---------- Supplied entries

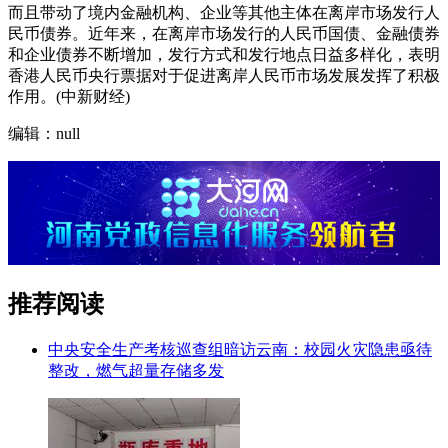
而且带动了境内金融机构、企业等其他主体在离岸市场发行人
民币债券。近年来，在离岸市场发行的人民币国债、金融债券
和企业债券不断增加，发行方式和发行地点日益多样化，表明
香港人民币央行票据对于促进离岸人民币市场发展发挥了积极
作用。(中新财经)
编辑：null
推荐阅读
中央安全生产考核巡查组暗访云南：校园火灾隐患亟待
整改，燃气超量存储多发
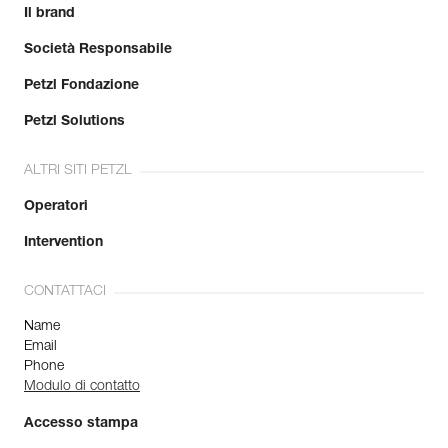
Il brand
Società Responsabile
Petzl Fondazione
Petzl Solutions
ALTRI SITI PETZL
Operatori
Intervention
CONTATTACI
Name
Email
Phone
Modulo di contatto
Accesso stampa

--------------------

● What to produce: Reprint each of the records exactly and skip the images.

● Solved problem:
而且带动了境内金融机构、企业等其他主体在离岸市场发行人
民币债券。近年来，在离岸市场发行的人民币国债、金融债券
和企业债券不断增加，发行方式和发行地点日益多样化，表明
香港人民币央行票据对于促进离岸人民币市场发展发挥了积极
作用。(中新财经)
编辑：null
推荐阅读
中央安全生产考核巡查组暗访云南：校园火灾隐患亟待
整改，燃气超量存储多发
Il brand
Società Responsabile
Petzl Fondazione
Petzl Solutions
ALTRI SITI PETZL
Operatori
Intervention
CONTATTACI
Name
Email
Phone
Modulo di contatto
Accesso stampa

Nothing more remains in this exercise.